As the Data Controller Intellek Shall:
- be accountable for compliance with data protection principles as listed in Article 5(1)): Lawfulness, fairness and transparency; Purpose limitation; Data minimization; Accuracy; Storage limitation; and Integrity and confidentiality.
- ensure that any Data Processor Intellek uses carries out lawful processing.
- ensure requests for consent to be presented in a manner clearly distinguishable from other matters and in an intelligible and easily accessible form.
- ensure information and communications related to data requests and rights of erasure are concise, transparent, intelligible and in an easily accessible form, given without undue delay/within one month of receipt of request.
The Right to be Informed
Where Intellek acts as the Data Controller, Intellek understands the importance that each individual has the right to know how their data is being processed and why, you can contact us via our website. Where Intellek is the Data Processor, the request must be submitted by the Licensee, the Data Controller.
The Right of Access & Rectification
The Right to Erasure
The Right to Restrict Processing
Where Intellek acts as the Data Controller, should an individual wish to object to the processing of their personal data, an individual can submit an unsubscribe request to solutions@Intellek.io. Where Intellek is the Data Processor, the request must be submitted by the Licensee, the Data Controller.
The Right to Data Portability
Data Protection Officer (DPO)
Intellek has appointed the Head of Network and Security as Intellek’s DPO. If you have any questions or concerns about the way we collect and process your data, please direct your correspondence to the DPO, by email to: dpo@Intellek.io.
Information Security Code of Practice
All Intellek employees and contractors, irrespective of global location, are aware of their responsibilities under the GDPR and will have had a two-hour session of intensive GDPR training, this follows departmental Head training delivered by outside consultants specializing in data privacy. Moving forward, all Intellek employees and contractors are trained on GDPR compliance at induction, and at a minimum, a refresher will be scheduled every calendar year following induction.

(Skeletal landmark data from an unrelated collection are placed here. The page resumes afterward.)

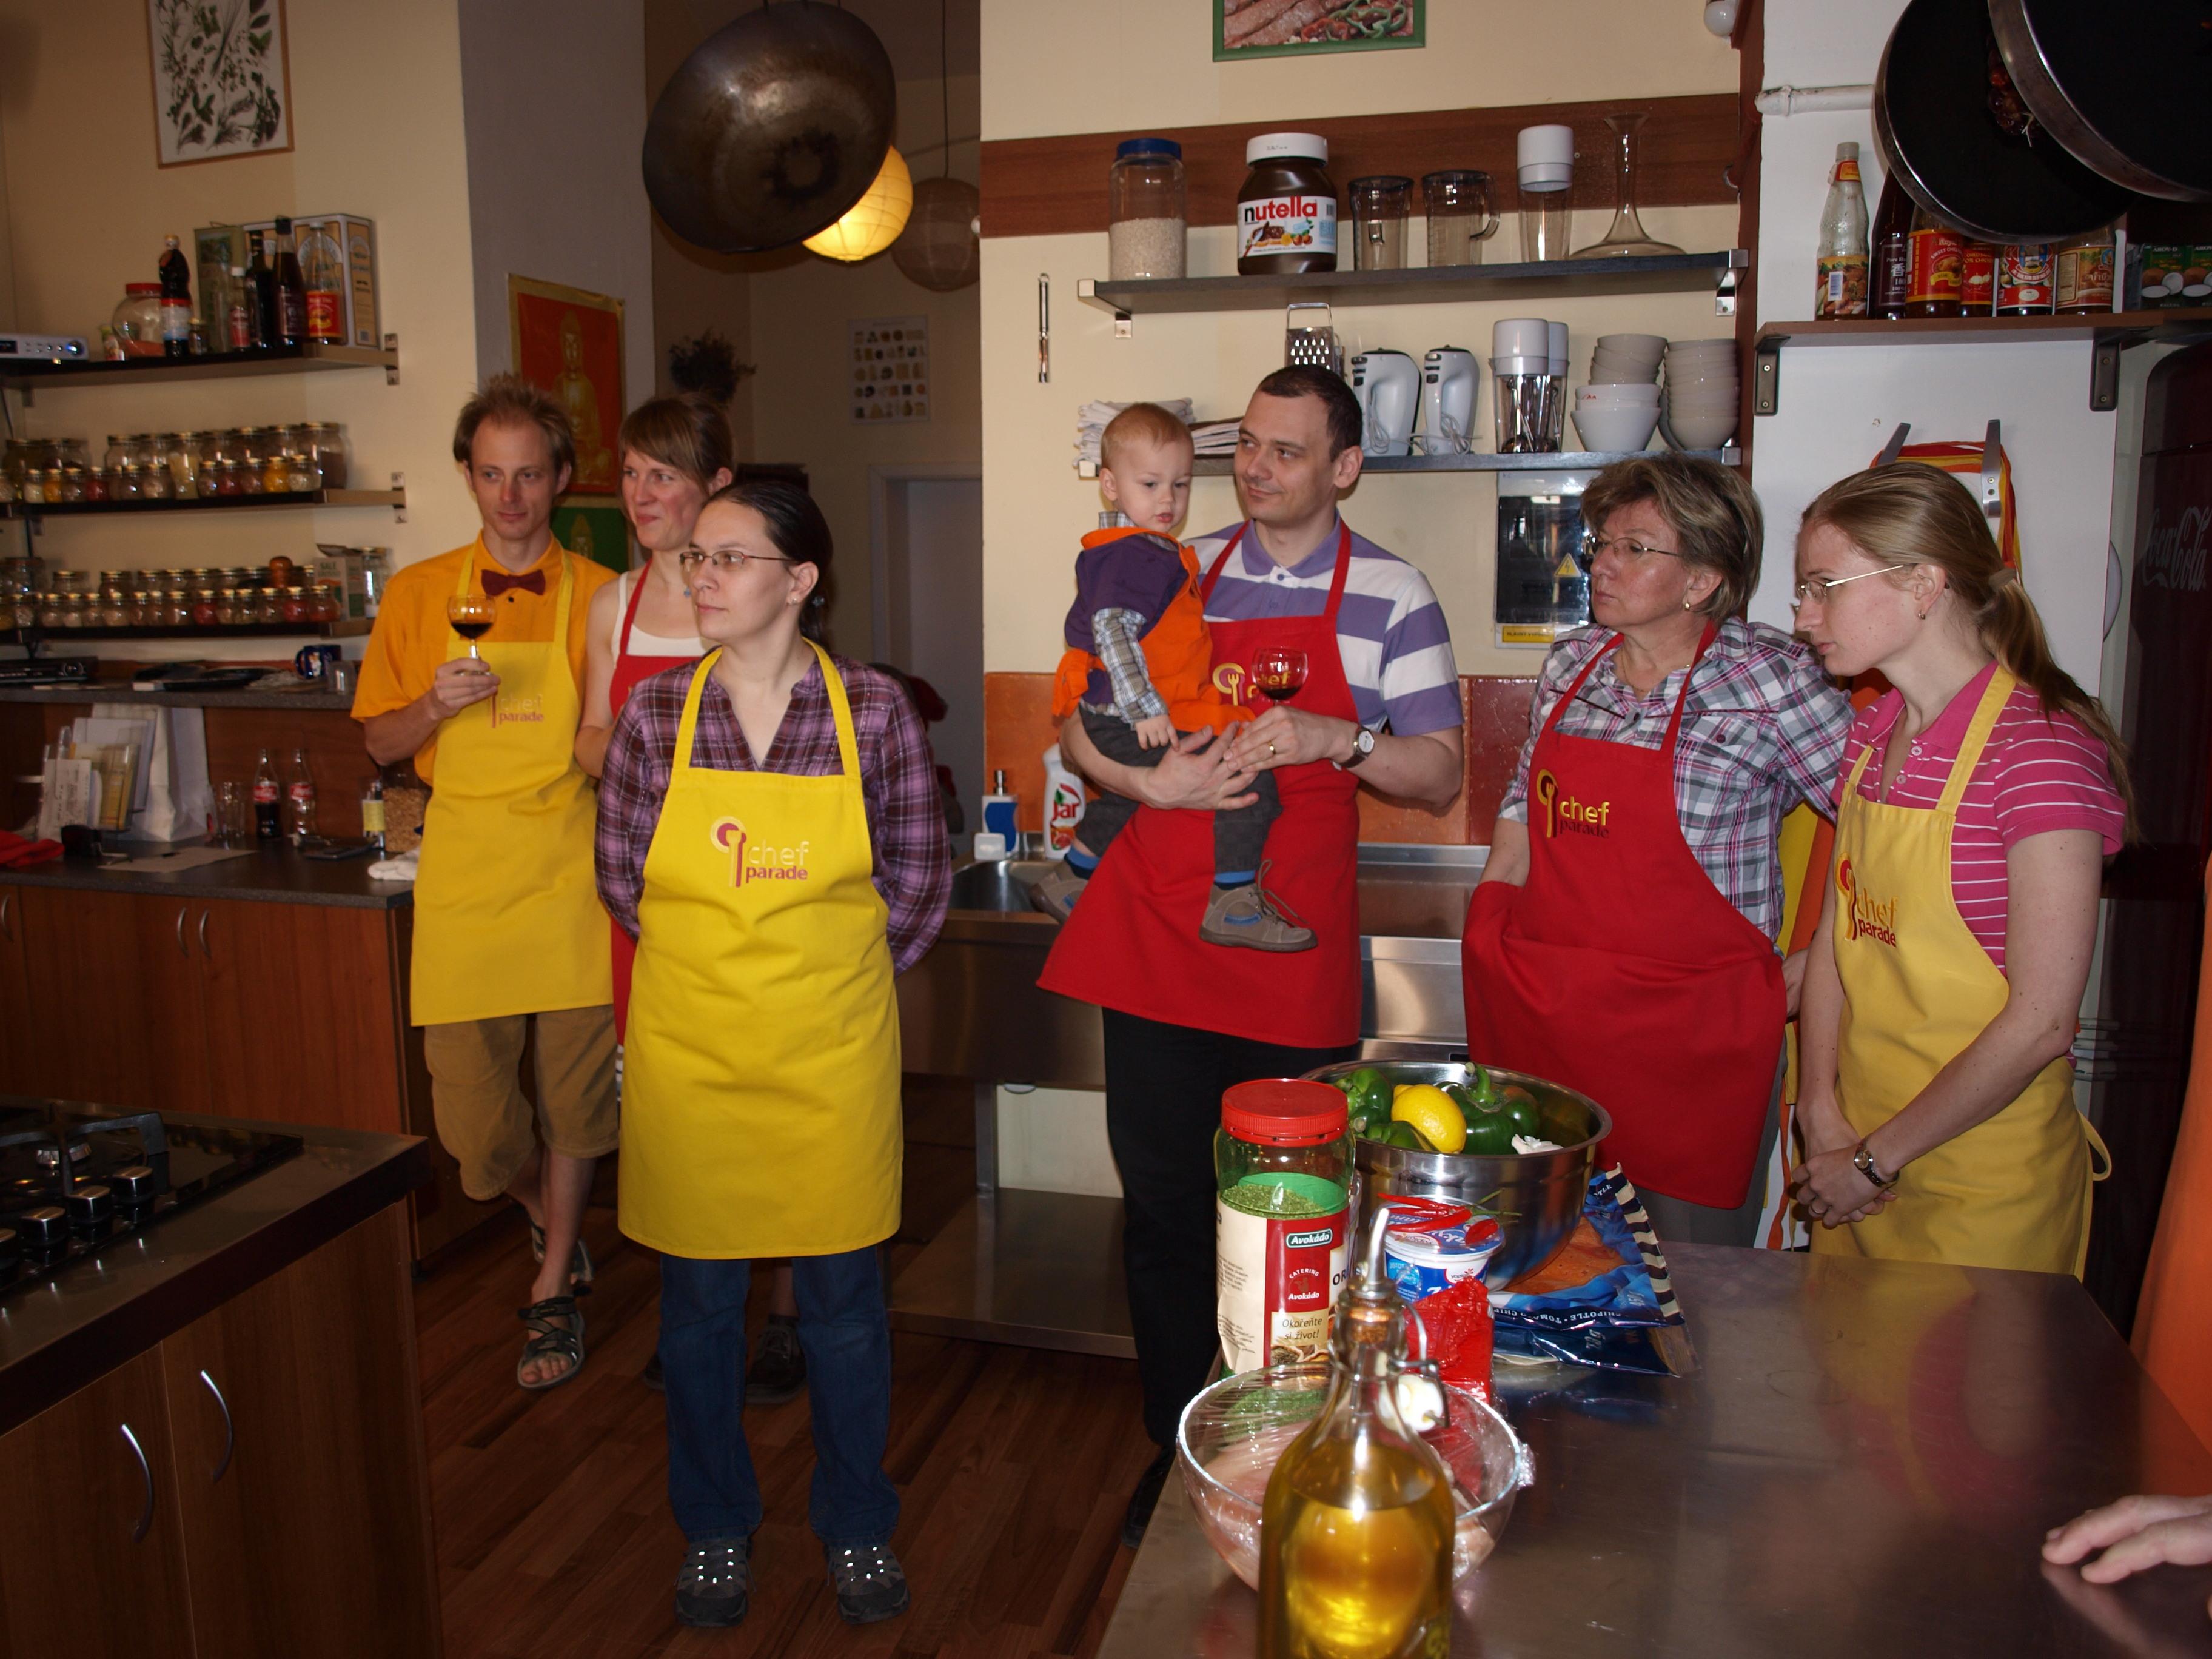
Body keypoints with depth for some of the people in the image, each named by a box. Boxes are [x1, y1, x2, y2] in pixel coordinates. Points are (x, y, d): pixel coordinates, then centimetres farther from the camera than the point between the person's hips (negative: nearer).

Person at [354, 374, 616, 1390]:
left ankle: (555, 1286, 26)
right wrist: (436, 705, -10)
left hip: (569, 868, -1)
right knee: (469, 1105, 3)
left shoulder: (600, 597, 3)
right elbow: (381, 744, 8)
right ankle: (554, 1225, 35)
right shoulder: (418, 596, 6)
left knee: (574, 1089, 6)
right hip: (464, 875, 1)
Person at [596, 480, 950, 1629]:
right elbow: (621, 876, 6)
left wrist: (831, 974, 2)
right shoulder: (656, 710, -3)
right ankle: (715, 1527, 37)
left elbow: (920, 881, 1)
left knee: (843, 1297, 11)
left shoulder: (874, 709, -7)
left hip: (831, 1056, -1)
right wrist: (715, 967, 6)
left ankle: (857, 1526, 34)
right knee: (698, 1299, 13)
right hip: (689, 1049, 1)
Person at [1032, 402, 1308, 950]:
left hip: (1115, 725, 11)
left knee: (1126, 797, 36)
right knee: (1249, 777, -17)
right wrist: (1144, 709, -29)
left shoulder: (1156, 554, 17)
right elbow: (1111, 628, -26)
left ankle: (1070, 880, 50)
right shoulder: (1135, 556, -16)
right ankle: (1232, 905, -13)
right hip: (1130, 725, -11)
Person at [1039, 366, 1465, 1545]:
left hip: (1296, 943, -2)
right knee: (1163, 1203, 9)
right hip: (1156, 936, 3)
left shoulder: (1393, 597, 2)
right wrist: (1150, 781, -9)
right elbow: (1079, 728, 11)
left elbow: (1440, 775, 0)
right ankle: (1174, 1446, 27)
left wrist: (1333, 739, -18)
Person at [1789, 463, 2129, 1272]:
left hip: (1979, 1181, -6)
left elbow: (2040, 1023, -20)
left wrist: (1877, 1159, -14)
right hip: (1860, 1149, 6)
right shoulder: (1872, 734, 5)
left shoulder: (2040, 748, -18)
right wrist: (1821, 1109, -4)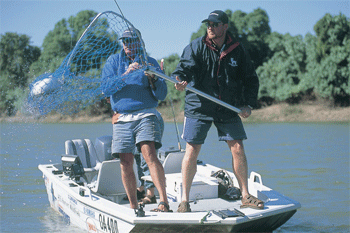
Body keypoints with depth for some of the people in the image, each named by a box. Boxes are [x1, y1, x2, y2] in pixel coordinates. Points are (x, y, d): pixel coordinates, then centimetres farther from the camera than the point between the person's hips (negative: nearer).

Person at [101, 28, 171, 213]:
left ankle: (164, 201, -27)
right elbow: (106, 88, -3)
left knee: (149, 155, -21)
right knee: (125, 163, -1)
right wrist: (125, 75, -16)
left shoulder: (150, 63, 10)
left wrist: (153, 78, -15)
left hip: (146, 115, -2)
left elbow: (162, 95, 4)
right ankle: (133, 207, 10)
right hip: (122, 119, 2)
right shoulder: (113, 61, 12)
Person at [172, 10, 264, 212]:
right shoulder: (196, 47, -3)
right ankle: (184, 199, 6)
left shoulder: (238, 50, 3)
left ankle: (245, 196, 14)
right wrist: (180, 79, -40)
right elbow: (186, 66, -17)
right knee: (192, 152, -5)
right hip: (199, 107, -2)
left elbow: (251, 78, 10)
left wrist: (248, 104, -1)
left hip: (228, 109, 2)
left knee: (238, 149, 0)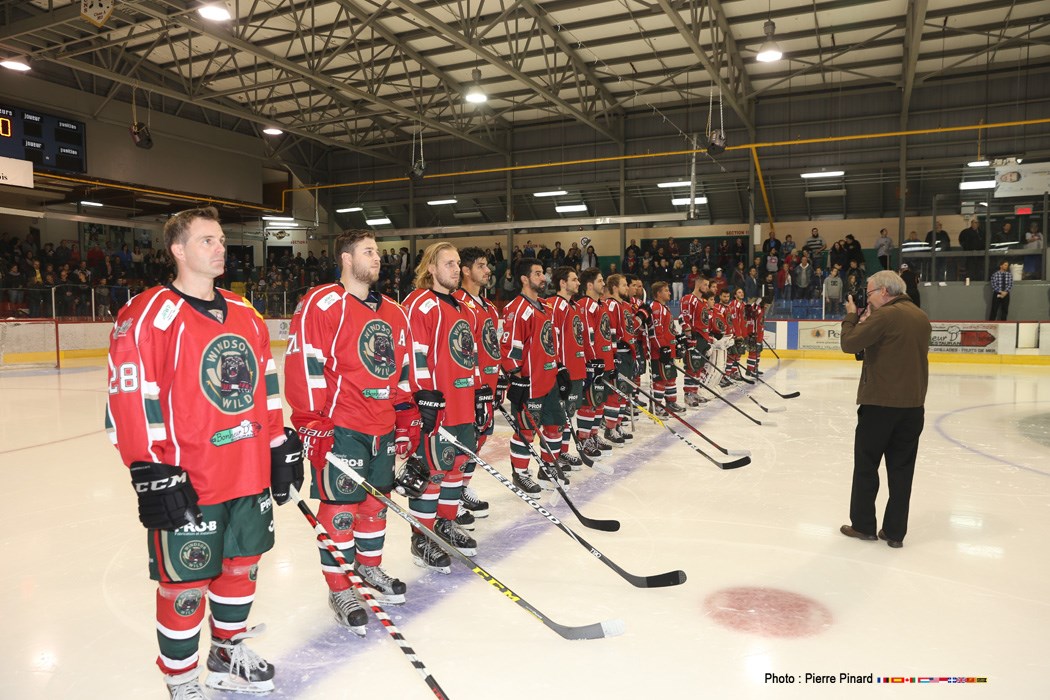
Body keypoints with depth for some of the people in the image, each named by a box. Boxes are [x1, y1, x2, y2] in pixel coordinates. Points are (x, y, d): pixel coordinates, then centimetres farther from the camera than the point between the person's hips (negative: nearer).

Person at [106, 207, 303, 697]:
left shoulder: (245, 315, 10)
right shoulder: (147, 316, -11)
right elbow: (130, 403, -15)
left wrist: (281, 448, 13)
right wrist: (151, 474, -17)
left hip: (250, 476, 7)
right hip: (187, 487, -6)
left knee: (241, 565, 19)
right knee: (186, 586, 8)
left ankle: (228, 653, 42)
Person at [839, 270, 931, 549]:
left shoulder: (885, 315, -14)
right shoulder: (921, 317, 11)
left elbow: (849, 343, -15)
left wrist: (852, 316, 1)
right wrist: (868, 322, 9)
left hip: (880, 403, -7)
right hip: (913, 405, 7)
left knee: (866, 465, 8)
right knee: (901, 469, 10)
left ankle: (863, 525, 16)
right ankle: (895, 532, 16)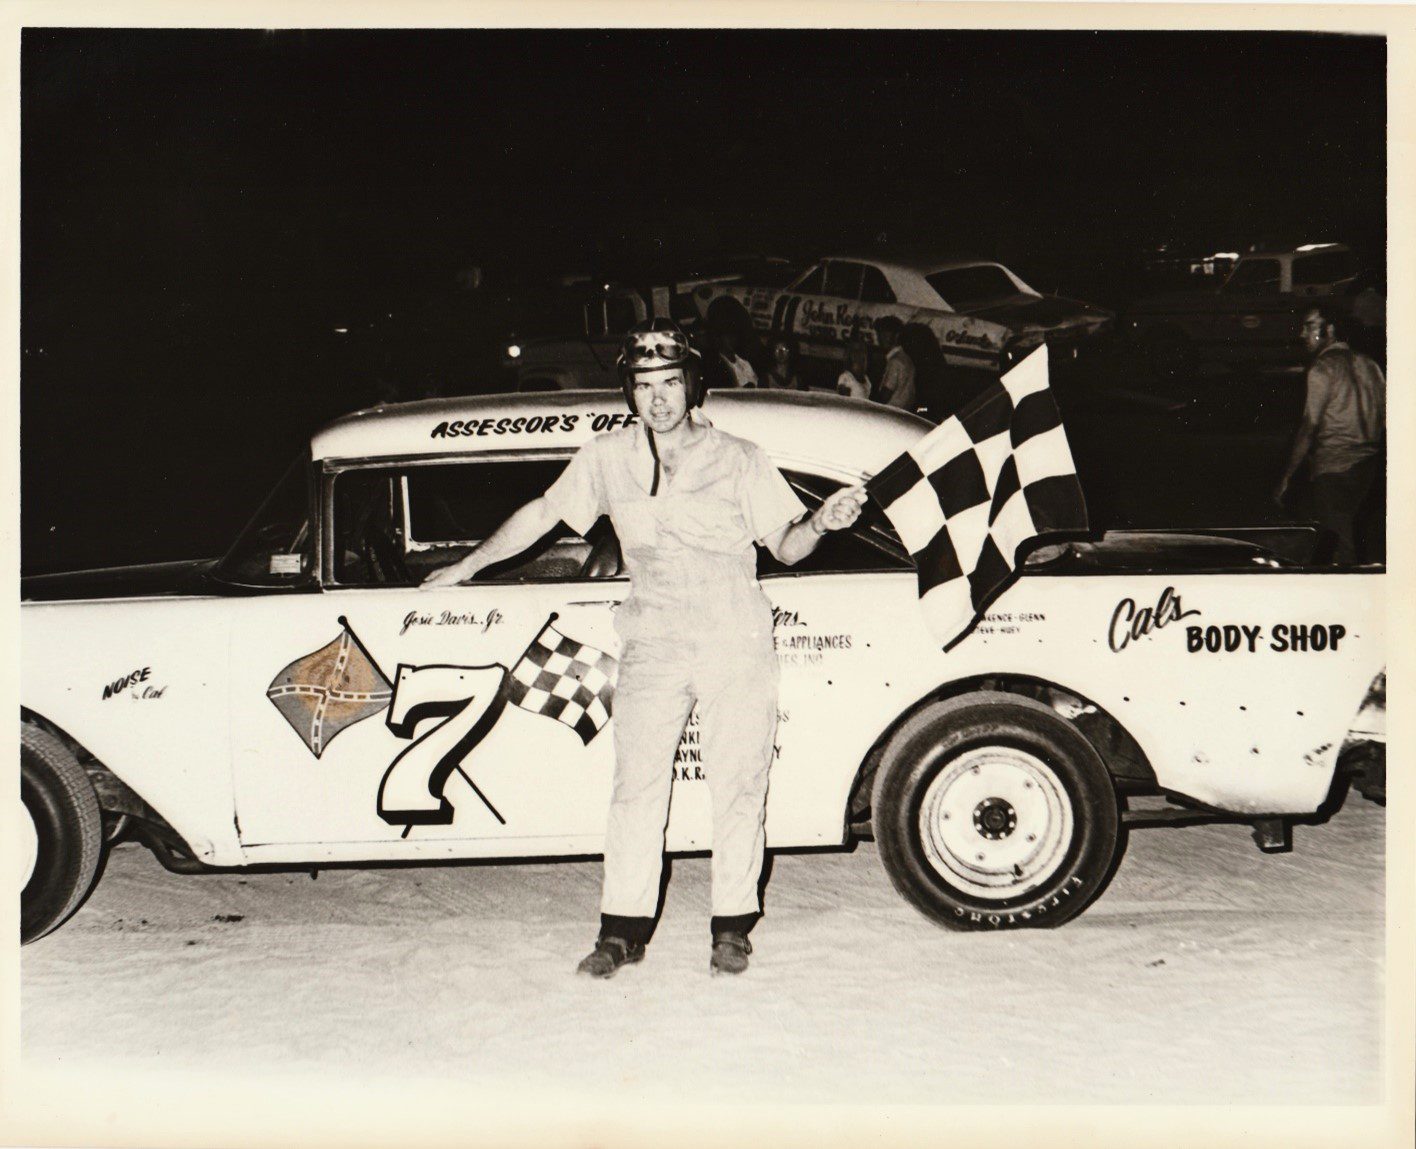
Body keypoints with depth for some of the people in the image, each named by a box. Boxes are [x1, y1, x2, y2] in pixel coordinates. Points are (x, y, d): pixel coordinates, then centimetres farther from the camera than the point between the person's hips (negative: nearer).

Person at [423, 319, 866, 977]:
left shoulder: (739, 460, 2)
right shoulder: (606, 459, 7)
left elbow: (785, 546, 4)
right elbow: (542, 514, 18)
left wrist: (822, 522, -17)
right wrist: (469, 565, 23)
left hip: (737, 646, -1)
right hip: (652, 649, 1)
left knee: (737, 787, 2)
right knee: (636, 785, -1)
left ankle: (732, 926, 15)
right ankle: (623, 929, 9)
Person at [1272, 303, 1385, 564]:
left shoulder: (1323, 369, -11)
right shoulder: (1368, 365, 11)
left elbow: (1308, 429, -15)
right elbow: (1386, 418, 14)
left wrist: (1285, 479, -13)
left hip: (1332, 469, -8)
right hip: (1368, 464, 8)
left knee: (1338, 546, -6)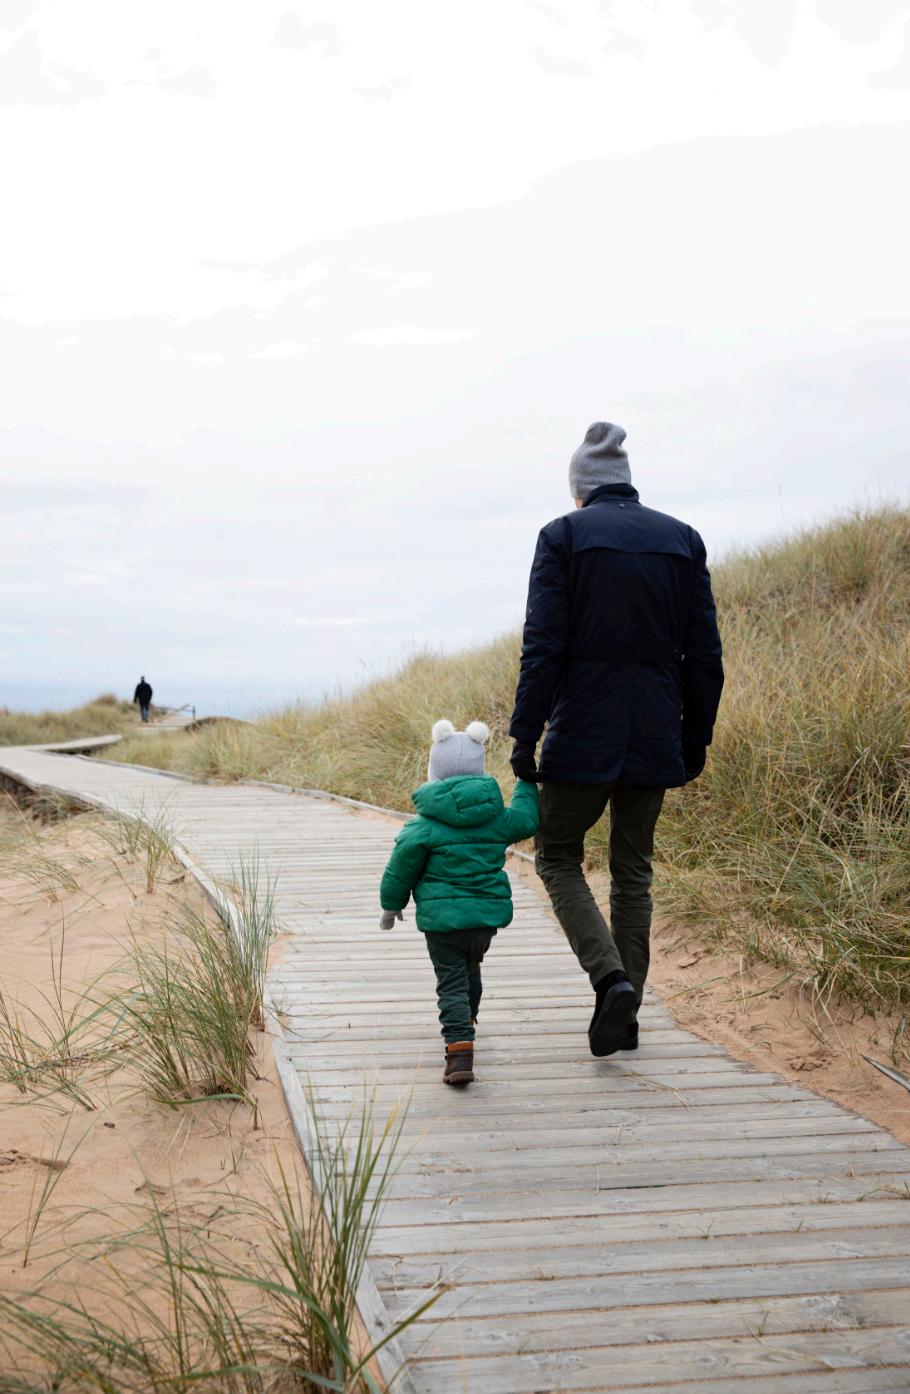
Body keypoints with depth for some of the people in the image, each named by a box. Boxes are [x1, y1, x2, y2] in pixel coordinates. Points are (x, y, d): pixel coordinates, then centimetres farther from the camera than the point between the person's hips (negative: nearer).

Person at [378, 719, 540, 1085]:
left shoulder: (424, 826, -10)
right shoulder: (496, 818, 1)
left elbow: (402, 869, -5)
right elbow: (526, 820, 20)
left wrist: (391, 905, 11)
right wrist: (527, 784, 36)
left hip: (442, 917, -4)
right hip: (487, 914, 5)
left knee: (451, 981, -1)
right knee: (471, 970, 28)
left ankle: (460, 1049, -17)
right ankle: (467, 1019, 50)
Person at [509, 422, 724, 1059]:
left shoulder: (564, 535, -4)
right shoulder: (683, 539, 8)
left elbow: (543, 647, -11)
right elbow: (704, 654, 6)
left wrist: (524, 737, -7)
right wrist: (696, 738, 13)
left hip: (582, 734, -4)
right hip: (655, 739, 4)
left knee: (558, 857, 12)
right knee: (633, 870, 15)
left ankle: (611, 976, -8)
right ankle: (627, 1016, 18)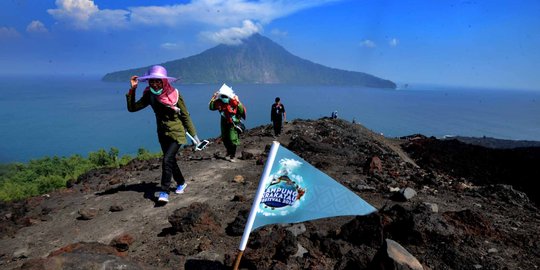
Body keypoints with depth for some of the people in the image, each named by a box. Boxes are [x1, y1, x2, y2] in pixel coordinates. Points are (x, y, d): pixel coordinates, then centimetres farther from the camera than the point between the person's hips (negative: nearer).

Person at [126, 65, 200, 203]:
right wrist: (132, 89, -17)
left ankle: (164, 192, -9)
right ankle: (181, 183, 38)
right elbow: (132, 108, -7)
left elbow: (185, 116, -10)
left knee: (167, 160, -18)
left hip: (177, 133, -5)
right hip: (162, 134, 5)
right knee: (171, 160, 16)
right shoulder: (149, 95, -4)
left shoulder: (174, 94, -16)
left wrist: (193, 134, -8)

It is essential that Intellek’s information-handling systems and information are secure and confidential. Intellek employees and contractors are aware of the processes and best practices, and have all read and confirmed receipt of the Information Security Code of Practice.
Personal Data Breach
Intellek will notify the Licensee within 72 hours following Intellek becoming aware of the breach and follow the internal Data Breach Response Plan. Intellek will complete the Personal Data Security Breach Notification Form and submit to the Licensee and share a copy with the Licensee detailing:
- the nature and the likely consequences of the Personal Data Breach,
- the categories and numbers of Data Subjects effected by the Personal Data Breach,
- the measures taken or proposed to be taken to address the Personal Data Breach.
Data Protection by Design and by Default
The solutions and services Intellek provides to the Licensee are enhanced based on requests from the Licensee. Intellek will discuss the development request, and in some cases, scope new development with the Licensee. However dummy data is used during all development. Intellek does not use any Personal Data during the development process.
Any enhancements made to the solutions and services Intellek provides will be developed with data protection compliance in mind, and that this may require the Licensee assisting with the Data Protection Impact Assessment (DPIA).